The political leadership of the Chinese Communist Party is calling for looser monetary policy and "more proactive" fiscal policies.
The Politburo of the Central Committee of the Communist Party of China announced on Monday its commitment to implementing "more proactive" fiscal policies and "moderately flexible" monetary policies in 2025, which represents a change from its stance over the past 14 years to boost the country's economy in the face of the arrival of Donald Trump at the White House.
At its meeting on Monday, the political body considered that this year is "critical" to achieve the objectives and tasks set out in the '14th Five-Year Plan' under the leadership of Xi Jinping, highlighting the "stable" overall economic performance and the increasing economic strength of China, according to Xinhua news agency.
According to information from the meeting released by the Chinese state agency, the Politburo stressed the need to promote stability through progress, implementing "more proactive fiscal policies and moderately flexible monetary policies," in a change of discourse reminiscent of the response during the crisis between 2009 and 2011, according to the South China Morning Post .
Among the measures to be implemented, the Chinese Communist Party organ has defended the importance of vigorously boosting consumption, improving investment efficiency and expanding domestic demand in all directions.
"We should give full play to the leading role of economic system reform and promote the implementation of historic reform measures," said the summary of the meeting, in which the Politburo called for enriching and improving the policy toolbox, as well as strengthening extraordinary countercyclical adjustments.
The conclave also mentioned the need to stabilize the "real estate and stock markets" in order to promote sustained economic recovery, continuously improve people's living standards, maintain social harmony and stability, complete the goals and tasks of the 14th Five-Year Plan, and lay a solid foundation for a good start to the 15th Five-Year Plan.
"After 14 years of officially characterising monetary policy as 'prudent', the meeting's report instead adopted the 'moderately accommodative' formulation and also promised more proactive fiscal policy and a vigorous boost to consumption," said Julia Evans-Pritchard, chief China economist at Cappital Economics, who said this suggests a supportive policy stance but may disappoint those hoping for a high-impact stimulus.

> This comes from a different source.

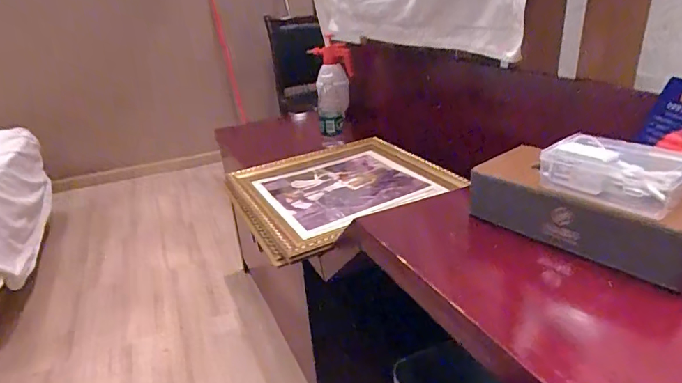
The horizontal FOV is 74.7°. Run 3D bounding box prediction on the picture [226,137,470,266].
[{"bbox_3d":[0.000,-0.008,1.015,0.453,0.043,0.434,-16,27,-25],"label":"picture"}]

The Politburo meeting is a precursor to the Central Economic Work Conference later this week, where leaders will agree on key economic goals and priorities for the coming year, he said, adding that the released text "leaves little doubt" of a shift to a more supportive policy stance, which has pushed up Chinese stock prices.
However, he cautions that "this should not be interpreted as confirmation that a large-scale stimulus is in the works," as the only previous case of a similar change in monetary policy formulation was in November 2008, in a very different environment from the current one.
"We expect the People's Bank of China to accelerate the pace of rate cuts next year, but it is unlikely to cut rates as aggressively as it did during the global financial crisis," he said of monetary policy.
China's gross domestic product (GDP) expanded by 0.9% in July-September, substantially higher than the 0.5% growth seen in the second quarter, but slightly below market expectations.
However, compared with the third quarter of last year, the world's second-largest economy grew by 4.6%, slowing by one-tenth of a percentage point from the year-on-year expansion of 4.7% and well below the 5.3% growth seen in the first quarter.
Thus, in the first nine months of 2024, China's GDP growth was 4.8% year-on-year.